→ **Data supplied**:
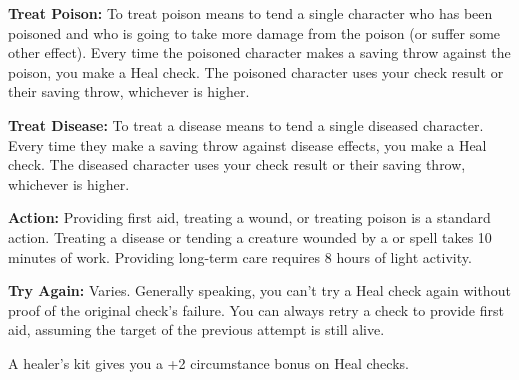 \textbf{Treat Poison:} To treat poison means to tend a single character who has been poisoned and who is going to take more damage from the poison (or suffer some other effect). Every time the poisoned character makes a saving throw against the poison, you make a Heal check. The poisoned character uses your check result or their saving throw, whichever is higher.

\textbf{Treat Disease:} To treat a disease means to tend a single diseased character. Every time they make a saving throw against disease effects, you make a Heal check. The diseased character uses your check result or their saving throw, whichever is higher.

\textbf{Action:} Providing first aid, treating a wound, or treating poison is a standard action. Treating a disease or tending a creature wounded by a  or  spell takes 10 minutes of work. Providing long-term care requires 8 hours of light activity.

\textbf{Try Again:} Varies. Generally speaking, you can't try a Heal check again without proof of the original check's failure. You can always retry a check to provide first aid, assuming the target of the previous attempt is still alive.

A healer's kit gives you a +2 circumstance bonus on Heal checks.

→ **Task details**:
Respond with a number only, please: how many lines in this data include the word "disease".

→ **Response box**:
2